The input:
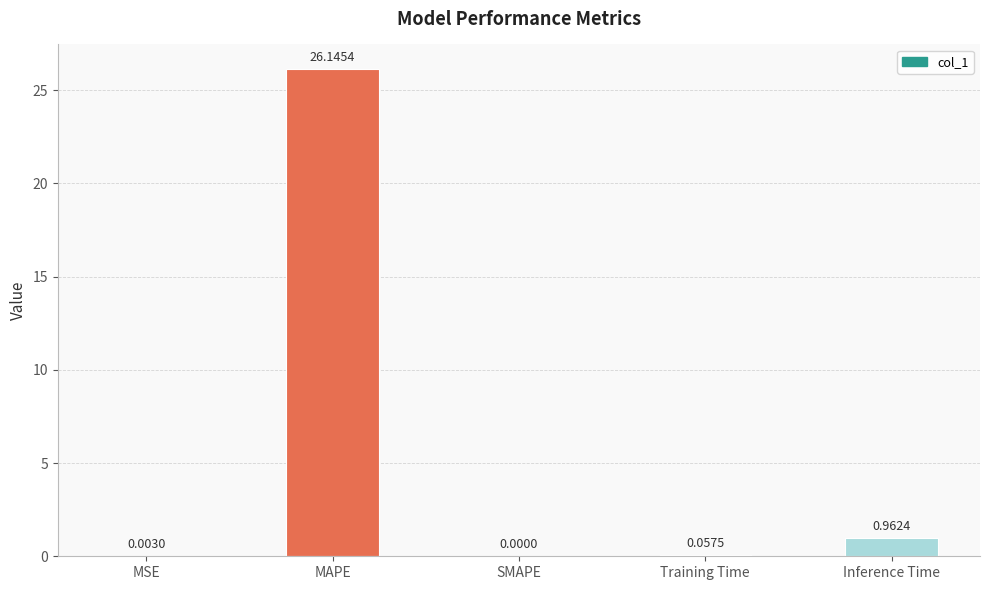

How many positive values are there?

4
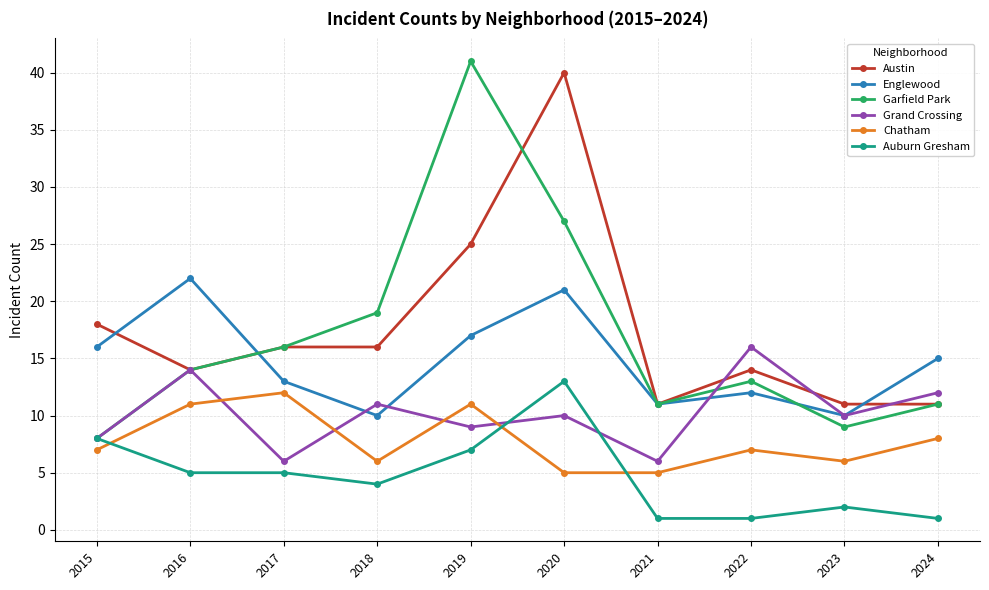

True or false: Chatham and Garfield Park intersect in this chart.

False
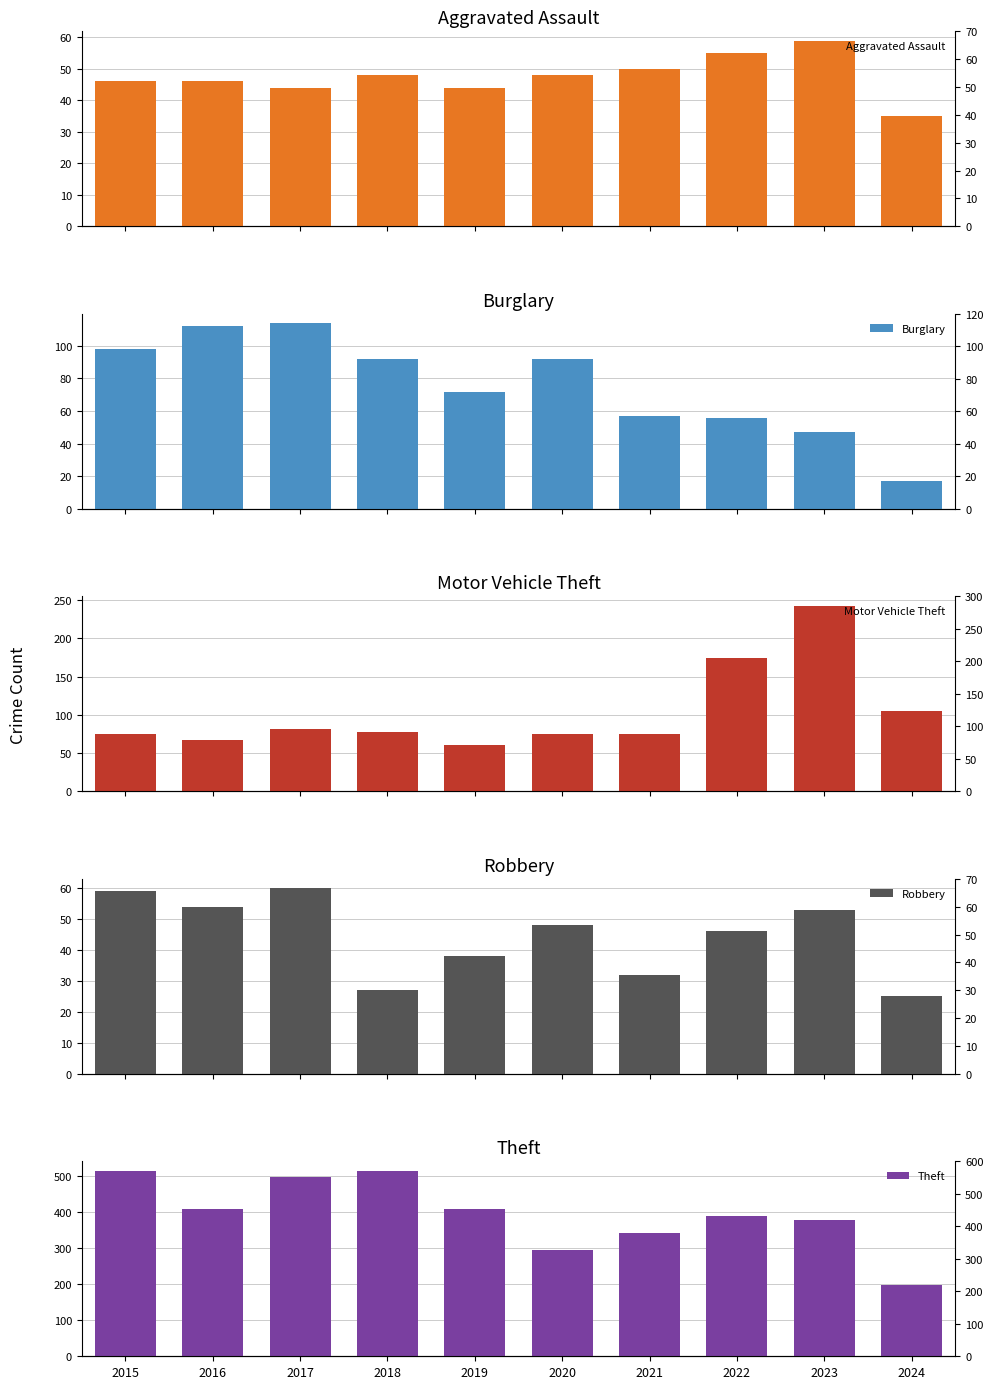

Which series has the largest range (max minus min)?

Theft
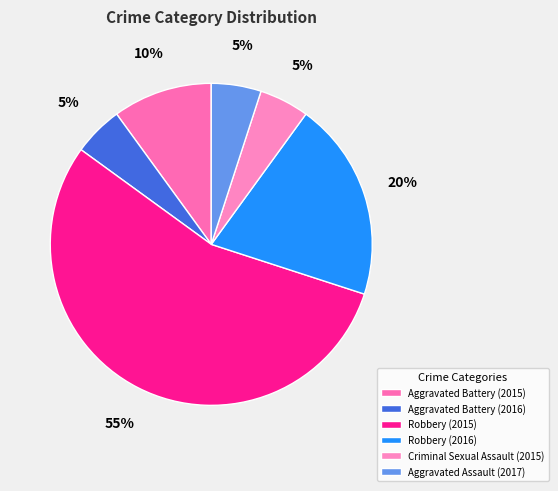

How many segments does this pie chart have?

6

Task brief: Which lines in the rows above contain the word "chart"? List each of them in full.

Response:
True or false: Chatham and Garfield Park intersect in this chart.
How many segments does this pie chart have?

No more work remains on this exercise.